We explore communication and thus therapy can help people to improve their communication skills and increase their ability to connect with others. TA can be particularly beneficial for people struggling with social anxiety or forming relationships.
TA enables a client to understand their internal processes, to understand why their script developed the way it did and to use present day, adult thinking, to reality test their capacity to change and challenge their outdated thing and able to make new ones.
How does TA help with symptoms of anxiety and depression?
Unprocessed feelings usually manifest in anxiety and or depression. These will also resurface at key moments in life, such as new relationships, crisis, having children, etc.
TA offers a dynamic and fresh approach to counselling; at its heart is the belief that we all can think for ourselves and that we are all OK (in the non-judgemental form).
Depression is a key issue and is often described as a passive behaviour – it is a key defence mechanism against the issues we face. Finding ways to understand the unconscious process we are avoiding will help throw up options of how to think, feel and behave differently in order to progress healing.
What sort of people do you usually see?
I work with adults, groups, couples, and young adults.
Have you noticed any recent mental health trends or wider changes in attitude?
The impact of trauma has become more pronounced in our society today (post Covid-19 pandemic).
I also consider domestic violence a new pandemic in our society, which is having impact on families (both old and younger generation).
What do you like about being a therapist?
Providing a safe space where judgement does not exist. My attention, compassion, and empathy is fully present, and it all breeds hope and self-rediscovery for the person who needs it.
What is less pleasant?
It can be difficult when some clients do not have the capacity to go through the process due to some sort of breakdown.

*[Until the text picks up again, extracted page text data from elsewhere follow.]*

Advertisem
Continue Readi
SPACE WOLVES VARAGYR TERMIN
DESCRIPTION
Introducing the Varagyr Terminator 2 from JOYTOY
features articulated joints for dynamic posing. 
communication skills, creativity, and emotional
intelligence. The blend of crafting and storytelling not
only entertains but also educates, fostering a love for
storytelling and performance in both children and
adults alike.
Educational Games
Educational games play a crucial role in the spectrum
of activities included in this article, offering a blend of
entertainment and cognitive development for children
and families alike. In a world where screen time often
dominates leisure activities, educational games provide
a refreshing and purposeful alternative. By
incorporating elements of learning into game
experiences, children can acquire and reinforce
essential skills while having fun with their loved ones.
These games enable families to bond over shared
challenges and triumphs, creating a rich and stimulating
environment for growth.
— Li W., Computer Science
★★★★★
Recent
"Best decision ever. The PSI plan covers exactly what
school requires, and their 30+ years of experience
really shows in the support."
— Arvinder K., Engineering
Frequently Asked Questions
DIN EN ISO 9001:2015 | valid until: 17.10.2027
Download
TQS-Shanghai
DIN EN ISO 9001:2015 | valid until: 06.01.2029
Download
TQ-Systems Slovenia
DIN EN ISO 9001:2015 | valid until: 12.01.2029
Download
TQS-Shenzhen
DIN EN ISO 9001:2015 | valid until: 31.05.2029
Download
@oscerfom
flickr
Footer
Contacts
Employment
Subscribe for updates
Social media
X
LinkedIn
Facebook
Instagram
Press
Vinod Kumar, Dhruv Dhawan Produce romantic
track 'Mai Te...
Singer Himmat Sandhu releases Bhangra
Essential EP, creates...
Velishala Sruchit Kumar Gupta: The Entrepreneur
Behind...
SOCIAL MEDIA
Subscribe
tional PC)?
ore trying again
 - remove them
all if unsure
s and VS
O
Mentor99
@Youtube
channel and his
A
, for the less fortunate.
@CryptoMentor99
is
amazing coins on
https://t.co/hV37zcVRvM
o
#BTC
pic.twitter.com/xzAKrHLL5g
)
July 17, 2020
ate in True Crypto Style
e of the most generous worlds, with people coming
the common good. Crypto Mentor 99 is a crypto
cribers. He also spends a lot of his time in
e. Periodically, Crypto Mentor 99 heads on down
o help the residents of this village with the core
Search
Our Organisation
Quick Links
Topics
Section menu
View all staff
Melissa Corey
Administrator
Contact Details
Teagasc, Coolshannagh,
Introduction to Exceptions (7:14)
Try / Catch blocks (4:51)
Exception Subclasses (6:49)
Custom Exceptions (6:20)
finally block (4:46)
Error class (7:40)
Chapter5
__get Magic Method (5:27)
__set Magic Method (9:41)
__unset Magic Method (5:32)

But ensuring that right steps are followed to safeguard is always crucial.
How long have you been with Welldoing and what you think of us?
I am very new to Welldoing. I am looking forward to the opportunity to reach out to more client through it.

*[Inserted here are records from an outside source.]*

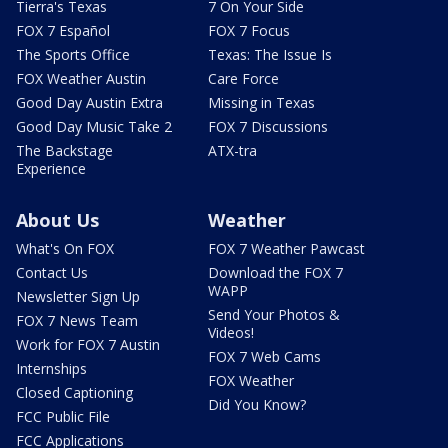
Tierra's Texas
7 On Your Side
FOX 7 Español
FOX 7 Focus
The Sports Office
Texas: The Issue Is
FOX Weather Austin
Care Force
Good Day Austin Extra
Missing in Texas
Good Day Music Take 2
FOX 7 Discussions
The Backstage
ATX-tra
Experience
About Us
Weather
What's On FOX
FOX 7 Weather Pawcast
Contact Us
Download the FOX 7
WAPP
Newsletter Sign Up
Send Your Photos &
FOX 7 News Team
Videos!
Work for FOX 7 Austin
FOX 7 Web Cams
Internships
FOX Weather
Closed Captioning
Did You Know?
FCC Public File
FCC Applications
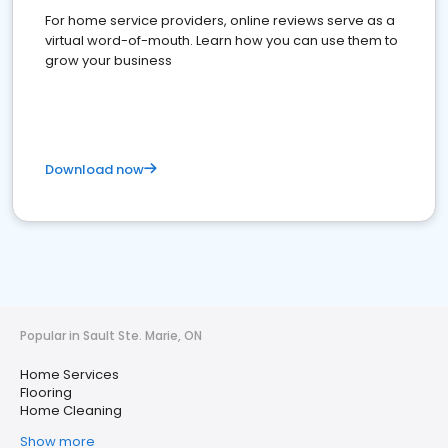
For home service providers, online reviews serve as a
virtual word-of-mouth. Learn how you can use them to
grow your business
Download now
Popular in Sault Ste. Marie, ON
Home Services
Flooring
Home Cleaning
Show more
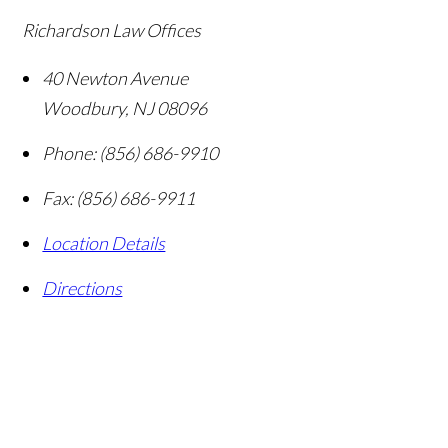
Richardson Law Offices
40 Newton Avenue
Woodbury
,
NJ
08096
Phone:
(856) 686-9910
Fax:
(856) 686-9911
Location Details
Directions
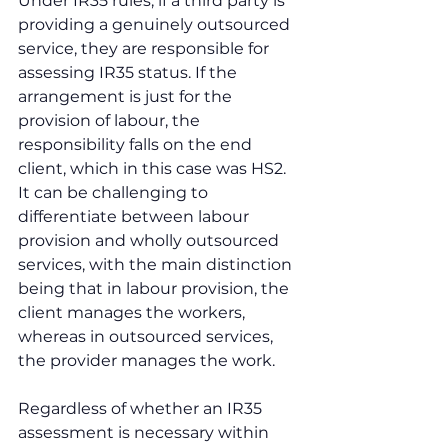
Under IR35 rules, if a third party is 
providing a genuinely outsourced 
service, they are responsible for 
assessing IR35 status. If the 
arrangement is just for the 
provision of labour, the 
responsibility falls on the end 
client, which in this case was HS2. 
It can be challenging to 
differentiate between labour 
provision and wholly outsourced 
services, with the main distinction 
being that in labour provision, the 
client manages the workers, 
whereas in outsourced services, 
the provider manages the work.
Regardless of whether an IR35 
assessment is necessary within 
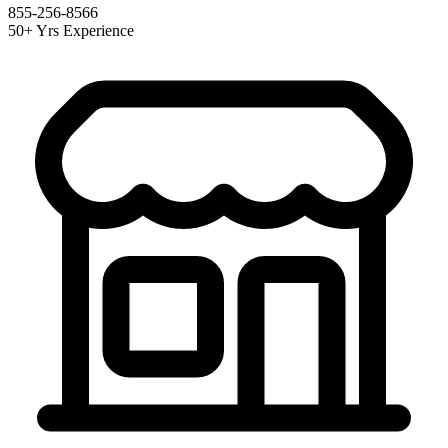
855-256-8566
50+ Yrs Experience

Do you ever suggest books or apps to clients?
What you do for your own mental health?
I have weekly personal therapy and regular supervision to ensure that my own mental health is in check and that I’m working safely with my clients.
I do regular walks and proper exercise at least three times a week.
You are a counsellor in East London. What can you share with us about seeing clients in this area?
I am a therapist in London, a multicultural city where I have the opportunity to meet and work with people from various ethnicities. This is great opportunity to get to know other people’s culture.
What do you wish people knew about therapy?
I wish they all knew that they are their own primary care providers. They are beautiful and loveable as they are. They deserved to be loved as they are.
What did you learn about yourself in therapy?
I am learning to embrace my vulnerability and gain strength from it.